:: TASK 1 ::
Copy out the entries word for word, starting at the line that contains "Given the image: Find" and ending at the last line of the entries.

:: EXCERPTED PASSAGE ::
start
Warm, melodic polka music still fills the Polish Home Club in Fells Point every Saturday night, where rounds of the house drink — golden, honey-flavored Krupnik — are passed around the bar and quickly drained.
But the decidedly older crowd — one member recalled the first time he walked into the club, still recovering from injuries he sustained fighting in World War II — has thinned as residents from the Polish community die off, with many of their children already having left the neighborhood.
And now, a major symbol of the community's vibrant past is fleeting: There will be no Baltimore Polish Festival this year for the first time in nearly four decades. When the celebration returns next year, it's likely to be held at the Maryland State Fairgrounds in Timonium.
"We've been in the city all of this time. It's a sad thing we have to move now," said Steve Lesniewski, president of the Polish Community Association of Maryland, which organizes the festival. Lesniewski is also the vice president of the Polish Home Club. "You hate to see things fall by the wayside but it happens. … Polish organizations are drying up."
Each June, the festival has attracted throngs from all over the city over a three-day weekend to celebrate Baltimore's Polish community — largely congregated in Southeast Baltimore's Upper Fells Point neighborhood, where immigrants established a number of churches, small businesses and social clubs.
The festival featured pierogies, golabki (a stuffed cabbage dish) and kielbasa. Guests drank beers such as Zywiec and Okocim, and danced to music at three stages. The celebration kicked off the city's ethnic festival season each summer. This would have been its 38th year in Baltimore; after a long run at Rash Field, the celebration moved to Patterson Park in 1990.
But the cash-strapped city recently raised the fees to hold festivals and obtain permits, and the dwindling Polish Home Club members who attend each year say that even if the festival is able to continue, it will not hold the same significance outside the old neighborhood. There was no time to find another location this year, organizers said, but they hope to secure a slot at Timonium in 2012.
end
:: TASK 2 ::
Write the next part of the article about the Baltimore Polish Festival leaving the city, picking up after its final sentence.

Records from a dataset:
start
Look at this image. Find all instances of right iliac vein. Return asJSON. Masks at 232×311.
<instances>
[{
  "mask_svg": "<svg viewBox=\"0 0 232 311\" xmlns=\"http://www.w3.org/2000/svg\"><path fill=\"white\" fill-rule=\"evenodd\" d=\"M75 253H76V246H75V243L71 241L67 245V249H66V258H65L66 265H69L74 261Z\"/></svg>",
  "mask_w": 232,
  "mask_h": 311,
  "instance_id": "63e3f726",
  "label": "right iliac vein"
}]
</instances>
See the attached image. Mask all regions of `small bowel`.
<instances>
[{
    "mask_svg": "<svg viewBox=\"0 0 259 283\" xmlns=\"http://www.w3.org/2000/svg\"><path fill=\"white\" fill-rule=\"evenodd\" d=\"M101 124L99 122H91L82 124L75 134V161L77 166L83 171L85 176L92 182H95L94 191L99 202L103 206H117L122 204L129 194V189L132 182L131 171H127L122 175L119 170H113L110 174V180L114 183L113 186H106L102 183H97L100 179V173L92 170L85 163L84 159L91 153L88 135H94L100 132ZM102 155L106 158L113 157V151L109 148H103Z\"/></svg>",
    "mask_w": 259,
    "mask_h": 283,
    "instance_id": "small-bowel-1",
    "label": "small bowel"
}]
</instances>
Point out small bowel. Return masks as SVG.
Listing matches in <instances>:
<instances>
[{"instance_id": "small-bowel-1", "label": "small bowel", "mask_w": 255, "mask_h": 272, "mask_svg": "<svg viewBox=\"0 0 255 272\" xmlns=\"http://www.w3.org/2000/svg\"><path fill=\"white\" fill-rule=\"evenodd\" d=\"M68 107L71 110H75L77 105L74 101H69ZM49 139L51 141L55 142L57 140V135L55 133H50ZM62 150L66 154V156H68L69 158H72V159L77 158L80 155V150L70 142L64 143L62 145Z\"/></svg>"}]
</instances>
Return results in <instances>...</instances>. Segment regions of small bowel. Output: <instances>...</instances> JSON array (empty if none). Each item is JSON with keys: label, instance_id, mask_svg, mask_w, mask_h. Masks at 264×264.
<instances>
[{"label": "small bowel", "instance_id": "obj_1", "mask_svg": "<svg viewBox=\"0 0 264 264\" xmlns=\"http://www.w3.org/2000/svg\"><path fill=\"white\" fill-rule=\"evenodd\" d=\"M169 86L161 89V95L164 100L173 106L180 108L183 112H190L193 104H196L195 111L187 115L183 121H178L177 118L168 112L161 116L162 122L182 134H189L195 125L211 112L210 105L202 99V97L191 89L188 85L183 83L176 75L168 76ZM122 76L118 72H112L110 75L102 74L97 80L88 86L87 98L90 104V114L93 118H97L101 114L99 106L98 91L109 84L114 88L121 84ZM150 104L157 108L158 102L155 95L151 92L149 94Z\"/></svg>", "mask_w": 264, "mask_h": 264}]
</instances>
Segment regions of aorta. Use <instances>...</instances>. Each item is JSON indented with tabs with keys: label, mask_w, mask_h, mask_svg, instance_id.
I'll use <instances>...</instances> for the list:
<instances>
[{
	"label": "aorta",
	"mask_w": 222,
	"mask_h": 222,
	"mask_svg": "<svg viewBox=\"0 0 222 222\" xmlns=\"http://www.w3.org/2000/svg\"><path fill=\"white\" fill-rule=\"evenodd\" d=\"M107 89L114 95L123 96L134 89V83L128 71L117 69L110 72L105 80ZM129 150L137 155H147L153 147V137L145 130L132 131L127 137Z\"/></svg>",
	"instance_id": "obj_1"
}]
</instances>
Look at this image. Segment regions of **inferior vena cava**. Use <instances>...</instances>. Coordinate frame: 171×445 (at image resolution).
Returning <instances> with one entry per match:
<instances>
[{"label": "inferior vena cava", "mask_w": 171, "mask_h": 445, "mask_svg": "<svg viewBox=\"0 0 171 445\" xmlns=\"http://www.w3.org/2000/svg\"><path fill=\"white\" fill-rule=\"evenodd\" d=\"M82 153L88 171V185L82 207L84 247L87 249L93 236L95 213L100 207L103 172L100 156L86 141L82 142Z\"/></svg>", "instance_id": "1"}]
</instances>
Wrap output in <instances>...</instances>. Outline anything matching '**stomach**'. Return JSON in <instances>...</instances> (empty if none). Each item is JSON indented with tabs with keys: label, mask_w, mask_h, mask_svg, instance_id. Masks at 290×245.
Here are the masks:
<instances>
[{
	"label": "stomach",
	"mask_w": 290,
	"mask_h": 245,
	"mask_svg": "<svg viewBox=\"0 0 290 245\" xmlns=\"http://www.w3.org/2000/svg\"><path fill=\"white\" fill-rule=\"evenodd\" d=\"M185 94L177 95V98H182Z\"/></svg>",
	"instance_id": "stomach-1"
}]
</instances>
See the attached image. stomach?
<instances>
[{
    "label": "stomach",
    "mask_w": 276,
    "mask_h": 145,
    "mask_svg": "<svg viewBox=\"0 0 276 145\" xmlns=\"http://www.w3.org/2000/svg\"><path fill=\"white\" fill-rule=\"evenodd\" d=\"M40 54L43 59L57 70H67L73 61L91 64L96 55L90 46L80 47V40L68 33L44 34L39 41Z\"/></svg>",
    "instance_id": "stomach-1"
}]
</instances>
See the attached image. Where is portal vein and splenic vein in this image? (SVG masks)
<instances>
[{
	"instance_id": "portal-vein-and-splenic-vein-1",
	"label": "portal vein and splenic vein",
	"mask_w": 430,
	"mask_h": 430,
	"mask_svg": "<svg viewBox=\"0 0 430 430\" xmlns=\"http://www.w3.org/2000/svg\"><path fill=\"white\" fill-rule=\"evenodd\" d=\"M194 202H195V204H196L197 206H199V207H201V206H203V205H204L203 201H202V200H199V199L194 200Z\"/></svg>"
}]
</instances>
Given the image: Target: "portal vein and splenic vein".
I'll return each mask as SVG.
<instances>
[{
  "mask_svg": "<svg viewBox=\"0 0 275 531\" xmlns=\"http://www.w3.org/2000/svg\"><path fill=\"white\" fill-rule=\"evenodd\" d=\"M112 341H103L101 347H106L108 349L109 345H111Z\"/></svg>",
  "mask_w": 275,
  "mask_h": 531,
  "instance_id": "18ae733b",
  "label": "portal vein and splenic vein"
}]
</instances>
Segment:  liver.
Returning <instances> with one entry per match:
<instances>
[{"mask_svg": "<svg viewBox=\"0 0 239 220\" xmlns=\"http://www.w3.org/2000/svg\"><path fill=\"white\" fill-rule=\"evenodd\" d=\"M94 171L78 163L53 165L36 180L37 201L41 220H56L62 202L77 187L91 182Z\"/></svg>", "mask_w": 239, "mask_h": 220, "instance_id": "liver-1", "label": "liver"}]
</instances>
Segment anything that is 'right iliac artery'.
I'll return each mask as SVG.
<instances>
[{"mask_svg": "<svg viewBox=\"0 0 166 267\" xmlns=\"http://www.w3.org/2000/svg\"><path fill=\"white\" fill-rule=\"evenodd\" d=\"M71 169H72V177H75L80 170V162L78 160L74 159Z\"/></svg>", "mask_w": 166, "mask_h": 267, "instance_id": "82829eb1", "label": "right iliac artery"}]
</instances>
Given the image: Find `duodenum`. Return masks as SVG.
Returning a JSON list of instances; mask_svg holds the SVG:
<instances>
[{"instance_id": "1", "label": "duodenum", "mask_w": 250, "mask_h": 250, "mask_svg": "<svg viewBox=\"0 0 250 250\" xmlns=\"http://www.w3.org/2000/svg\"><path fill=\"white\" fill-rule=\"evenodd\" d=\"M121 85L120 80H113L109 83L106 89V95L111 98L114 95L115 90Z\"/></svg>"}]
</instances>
end
:: EXERCISE ANSWER 1 ::
Given the image: Find `duodenum`. Return masks as SVG.
Returning a JSON list of instances; mask_svg holds the SVG:
<instances>
[{"instance_id": "1", "label": "duodenum", "mask_w": 250, "mask_h": 250, "mask_svg": "<svg viewBox=\"0 0 250 250\" xmlns=\"http://www.w3.org/2000/svg\"><path fill=\"white\" fill-rule=\"evenodd\" d=\"M121 85L120 80H113L109 83L106 89V95L111 98L114 95L115 90Z\"/></svg>"}]
</instances>

:: EXERCISE ANSWER 2 ::
Leaving the city also means leaving the historically Polish neighborhood behind, as well as the Gen. Casimir Pulaski monument in the park. A Pole, Pulaski fought and died in the Revolutionary War.
"People are disappointed to hear we are leaving," Lesniewski said. However, "I'm almost relieved. It's become a stressful fight with the city," he said. As an organizer, he is responsible for securing a number of permits, and also attracting vendors and volunteers.
Lesniewski said the city has increased the festival's required contribution for services such as sanitation in recent years. This year, the increase was 50 percent, and organizers must now pay the full cost of police and fire services.
Tracy Baskerville, spokeswoman with Baltimore Office of Promotion & the Arts, which works as a liaison with festival organizers to assist with logistics and promotions, said in an email that two participants in the "Showcase of Nations Ethnic Festivals" opted out after the fee increases. The other was FestAfrica, which celebrates African culture.
City Councilman James B. Kraft, who represents Southeast Baltimore, called the festival's departure "disastrous."
"The Polish Festival, like all festivals, are an integral part of Southeast Baltimore," he said. Kraft said he would work to bring the festival back next year. "It strikes at the character of Southeast Baltimore."
John F. Giza, president of Polish Home, grew up speaking Polish and attended classes at St. Stanislaus, the now-shuttered Catholic school. He said he's concerned about attendance if the festival moves.
"It's too far to travel. It's going to affect it pretty bad," he said.
Adding to concerns about where the festival will be held is the lack of involvement by younger generations.
"This was once a young crowd," Giza said, watching the bar's evening crowd slowly pour in, quickly shedding their coats and greeting each other with hugs and raised glasses. But like the club, church attendance has dropped off, and many of the old businesses and other clubs have closed. Only Polish Home and the Polish National Alliance on Eastern Avenue remain of the old social clubs.
"Unless you get involved, it's going to fizzle out," Lesniewski said. At 54, he's one of the youngest and most active in the Polish community, helping to lead the club and the Polish community association. "I told my wife I want to retire, to move to Florida, but I can't."
He began playing the accordion as teenager, performing at Polish Home and other social clubs in the neighborhood such as the Polish Veteran Club and the Polka Weekenders VIP Room on Milton Street. He got his start playing polka at the festival with fellow musicians, who later started a polka band called Radosc, which means "Joy" — the current name of the three-man polka band that plays at the club.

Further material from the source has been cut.